Jor Hester, Girl holding flowers, 1956, brush and ink, watercolour, pastel, 35.8 x 27.1 cm, National Gallery of Vistoria, Melbourne, © ADAGP, Paris, 2022
These worthy curatorial intentions produce mixed results, however, blighted by the reliance on existing holdings which cannot hide a limited collecting track record: while many works deserve this platform, there are curious inclusions and even more alarming exclusions. Nonetheless it was hard not to be moved by the opening wall in Part One, which features a salon-style hang of 50 works, including many renowned paintings and photographs, that testifies to the fundamental role played by women in Australian art: self-portraits by leading modernists Stella Bowen (1929) and Nora Heysen (1932), Brenda Croft’s photograph of Dr Aunty Matilda House (Matilda, 2020), and foundational abstractionists Olive Cotton (Glasses, 1937), Grace Crowley (Abstract Painting, 1947) and Emily Kame Kngwarreye (Yam Awely, 1995).
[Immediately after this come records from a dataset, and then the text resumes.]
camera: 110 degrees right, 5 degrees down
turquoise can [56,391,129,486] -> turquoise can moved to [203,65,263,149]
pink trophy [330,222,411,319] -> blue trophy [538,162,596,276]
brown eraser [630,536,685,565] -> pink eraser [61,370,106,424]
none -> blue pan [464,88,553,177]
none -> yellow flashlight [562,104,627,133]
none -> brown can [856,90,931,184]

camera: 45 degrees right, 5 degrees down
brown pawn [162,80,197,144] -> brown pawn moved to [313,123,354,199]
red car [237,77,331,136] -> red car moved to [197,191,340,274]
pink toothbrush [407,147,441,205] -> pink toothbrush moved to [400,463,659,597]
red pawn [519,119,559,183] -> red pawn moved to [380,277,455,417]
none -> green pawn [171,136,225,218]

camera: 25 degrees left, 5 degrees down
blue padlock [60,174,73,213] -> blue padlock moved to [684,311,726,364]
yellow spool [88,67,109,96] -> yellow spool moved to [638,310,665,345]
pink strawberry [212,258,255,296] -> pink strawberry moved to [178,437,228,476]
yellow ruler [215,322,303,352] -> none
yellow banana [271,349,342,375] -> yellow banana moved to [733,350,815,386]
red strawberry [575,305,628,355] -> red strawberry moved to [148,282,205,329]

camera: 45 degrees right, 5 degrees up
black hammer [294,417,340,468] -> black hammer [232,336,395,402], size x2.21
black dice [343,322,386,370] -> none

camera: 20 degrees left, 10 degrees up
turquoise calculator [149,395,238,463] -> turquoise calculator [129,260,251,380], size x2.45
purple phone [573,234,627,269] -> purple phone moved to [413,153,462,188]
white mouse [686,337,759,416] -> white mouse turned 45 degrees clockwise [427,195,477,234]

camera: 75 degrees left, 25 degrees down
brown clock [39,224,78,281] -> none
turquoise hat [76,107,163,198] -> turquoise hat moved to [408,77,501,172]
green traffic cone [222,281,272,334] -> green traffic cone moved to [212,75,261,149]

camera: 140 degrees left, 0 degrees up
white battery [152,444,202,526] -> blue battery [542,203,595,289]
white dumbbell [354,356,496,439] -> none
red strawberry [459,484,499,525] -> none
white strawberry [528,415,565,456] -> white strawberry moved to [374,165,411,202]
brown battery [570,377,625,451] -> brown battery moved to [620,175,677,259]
That both parts of KMN were installed where the international collection is usually showcased is also strongly symbolic (recalling the strategy of elles@pompidou), although while Part One owned the space convincingly, Part Two was less commanding, forced to share the limelight with another KMN project featuring recent sculptures by Sarah Lucas. In Part One, the newly commissioned large woven sculpture Kungkarangkalpa (Seven Sisters) by Tjampi Desert Weavers – an Indigenous social enterprise located on Aṉangu Pitjantjatjara Yankunytjatjara Lands in Central Australia – stole the show, underlining the strength of Indigenous women’s practices and contributions to Australian art, the work’s telling of an epic ancestral story with didactic intent a fitting metaphor for the exhibition as a whole. That emphasis on lineage is also evident in KMN’s profiling of those women recognised as the leaders of modernism in Australia: Margaret Preston, Grace Cossington Smith, Dorrit Black, Joy Hester and many more. The depth of this influence is well handled here, flowing into the stronger works featured in Part Two, including abstract painting and sculpture by Elizabeth Gower and Margot Hinder.
Grace Cossington Smith, Interior onto a garden, 1960, huile sur panneau, 91,2 x 62,1cm, Art Gallery of Ballarat
Grace Cossington Smith, Interior onto a garden, 1960, oil on board, 91.2 x 62.1cm, Art Gallery of Ballarat
Blockbusters are problematic at the best of times, but no more so when what is at stake is the need for systemic change in how art is made, collected and displayed. For some of the artists in KMN, inclusion in the exhibition, catalogue or events might be a sought-after institutional imprimatur, for many it will be simply business as usual, while for those not included, agonizing confirmation that the game remains badly rigged. For the public, KMN hopefully provides a limited opportunity to recognize a few more names in Australian art beyond the clichés. And for the institution, it may garner a little warm glow, although perhaps more important is its recognition that this is a necessary long-term project that demands ongoing interventions, investment and self-questioning.